## SOURCE INFORMATION
|---|

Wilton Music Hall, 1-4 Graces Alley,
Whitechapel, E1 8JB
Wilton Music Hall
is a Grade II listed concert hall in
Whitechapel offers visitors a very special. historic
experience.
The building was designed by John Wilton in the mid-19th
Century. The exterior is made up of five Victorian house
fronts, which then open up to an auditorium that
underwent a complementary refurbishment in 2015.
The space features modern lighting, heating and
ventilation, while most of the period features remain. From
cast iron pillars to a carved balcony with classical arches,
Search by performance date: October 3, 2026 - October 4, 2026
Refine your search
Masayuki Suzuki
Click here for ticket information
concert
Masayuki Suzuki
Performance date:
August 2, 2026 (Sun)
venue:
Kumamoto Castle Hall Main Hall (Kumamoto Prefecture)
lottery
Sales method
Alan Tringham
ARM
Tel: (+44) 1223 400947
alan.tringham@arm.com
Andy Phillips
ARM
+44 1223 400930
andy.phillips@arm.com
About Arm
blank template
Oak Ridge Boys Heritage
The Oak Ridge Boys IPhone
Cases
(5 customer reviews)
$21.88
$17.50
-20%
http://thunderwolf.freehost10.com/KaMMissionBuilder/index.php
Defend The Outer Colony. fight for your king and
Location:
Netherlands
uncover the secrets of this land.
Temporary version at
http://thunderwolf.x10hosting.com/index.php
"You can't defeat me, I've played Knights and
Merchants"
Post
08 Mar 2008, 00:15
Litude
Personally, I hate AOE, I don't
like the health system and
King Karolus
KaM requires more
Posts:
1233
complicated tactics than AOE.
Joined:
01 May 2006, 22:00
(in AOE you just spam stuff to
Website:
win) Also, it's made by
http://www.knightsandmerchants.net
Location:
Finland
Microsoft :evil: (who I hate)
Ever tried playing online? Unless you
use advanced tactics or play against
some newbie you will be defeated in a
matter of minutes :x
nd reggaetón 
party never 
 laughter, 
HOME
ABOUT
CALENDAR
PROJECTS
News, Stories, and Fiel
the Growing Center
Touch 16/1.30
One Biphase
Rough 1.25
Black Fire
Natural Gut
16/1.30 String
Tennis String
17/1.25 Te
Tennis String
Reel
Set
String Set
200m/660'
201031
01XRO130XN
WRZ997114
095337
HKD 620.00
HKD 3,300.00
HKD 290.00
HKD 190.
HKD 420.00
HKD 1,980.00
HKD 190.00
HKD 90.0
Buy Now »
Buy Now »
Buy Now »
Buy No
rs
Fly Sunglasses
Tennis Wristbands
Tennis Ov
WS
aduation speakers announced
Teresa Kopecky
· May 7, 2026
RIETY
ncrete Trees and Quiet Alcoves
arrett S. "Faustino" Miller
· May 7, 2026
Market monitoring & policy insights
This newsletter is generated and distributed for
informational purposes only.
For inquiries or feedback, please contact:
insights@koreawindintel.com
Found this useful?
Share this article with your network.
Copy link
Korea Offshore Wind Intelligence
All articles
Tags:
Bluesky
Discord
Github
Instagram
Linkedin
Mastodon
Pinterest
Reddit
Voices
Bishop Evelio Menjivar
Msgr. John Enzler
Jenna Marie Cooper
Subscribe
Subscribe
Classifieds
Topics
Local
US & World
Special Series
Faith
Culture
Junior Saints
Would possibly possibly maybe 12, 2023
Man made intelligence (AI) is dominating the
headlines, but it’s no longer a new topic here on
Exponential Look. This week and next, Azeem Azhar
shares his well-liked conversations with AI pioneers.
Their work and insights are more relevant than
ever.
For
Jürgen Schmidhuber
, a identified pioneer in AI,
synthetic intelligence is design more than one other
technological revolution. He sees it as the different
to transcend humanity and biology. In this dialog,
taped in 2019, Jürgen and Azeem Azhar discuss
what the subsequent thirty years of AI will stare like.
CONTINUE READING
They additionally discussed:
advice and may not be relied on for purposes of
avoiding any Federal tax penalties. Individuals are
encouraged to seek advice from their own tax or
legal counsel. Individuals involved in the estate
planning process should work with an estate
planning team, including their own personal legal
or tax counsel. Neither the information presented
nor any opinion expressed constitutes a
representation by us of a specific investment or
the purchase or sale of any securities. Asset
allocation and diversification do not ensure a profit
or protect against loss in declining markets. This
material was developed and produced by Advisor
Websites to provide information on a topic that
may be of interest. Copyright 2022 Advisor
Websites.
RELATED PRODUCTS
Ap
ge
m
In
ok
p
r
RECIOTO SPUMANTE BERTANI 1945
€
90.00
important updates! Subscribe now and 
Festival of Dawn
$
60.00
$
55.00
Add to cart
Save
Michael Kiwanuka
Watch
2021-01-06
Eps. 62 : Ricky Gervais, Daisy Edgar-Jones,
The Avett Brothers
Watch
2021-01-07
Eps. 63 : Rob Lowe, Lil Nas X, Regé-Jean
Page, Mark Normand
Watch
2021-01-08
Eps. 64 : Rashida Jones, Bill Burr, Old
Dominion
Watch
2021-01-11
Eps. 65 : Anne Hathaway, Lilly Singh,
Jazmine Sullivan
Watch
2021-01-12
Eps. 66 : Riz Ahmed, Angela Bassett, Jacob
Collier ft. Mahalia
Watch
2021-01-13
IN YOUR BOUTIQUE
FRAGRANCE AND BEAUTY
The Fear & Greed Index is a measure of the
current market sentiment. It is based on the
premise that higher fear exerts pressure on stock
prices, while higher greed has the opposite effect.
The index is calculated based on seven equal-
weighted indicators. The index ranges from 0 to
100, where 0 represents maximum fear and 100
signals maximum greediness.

|---|

## EXERCISE PROMPT
Nothing should be returned except the lines from the one holding "legal counsel. Individuals" through the final line of the listing, exactly as they appear.

## ANSWER FOR THIS EXERCISE
legal counsel. Individuals involved in the estate
planning process should work with an estate
planning team, including their own personal legal
or tax counsel. Neither the information presented
nor any opinion expressed constitutes a
representation by us of a specific investment or
the purchase or sale of any securities. Asset
allocation and diversification do not ensure a profit
or protect against loss in declining markets. This
material was developed and produced by Advisor
Websites to provide information on a topic that
may be of interest. Copyright 2022 Advisor
Websites.
RELATED PRODUCTS
Ap
ge
m
In
ok
p
r
RECIOTO SPUMANTE BERTANI 1945
€
90.00
important updates! Subscribe now and 
Festival of Dawn
$
60.00
$
55.00
Add to cart
Save
Michael Kiwanuka
Watch
2021-01-06
Eps. 62 : Ricky Gervais, Daisy Edgar-Jones,
The Avett Brothers
Watch
2021-01-07
Eps. 63 : Rob Lowe, Lil Nas X, Regé-Jean
Page, Mark Normand
Watch
2021-01-08
Eps. 64 : Rashida Jones, Bill Burr, Old
Dominion
Watch
2021-01-11
Eps. 65 : Anne Hathaway, Lilly Singh,
Jazmine Sullivan
Watch
2021-01-12
Eps. 66 : Riz Ahmed, Angela Bassett, Jacob
Collier ft. Mahalia
Watch
2021-01-13
IN YOUR BOUTIQUE
FRAGRANCE AND BEAUTY
The Fear & Greed Index is a measure of the
current market sentiment. It is based on the
premise that higher fear exerts pressure on stock
prices, while higher greed has the opposite effect.
The index is calculated based on seven equal-
weighted indicators. The index ranges from 0 to
100, where 0 represents maximum fear and 100
signals maximum greediness.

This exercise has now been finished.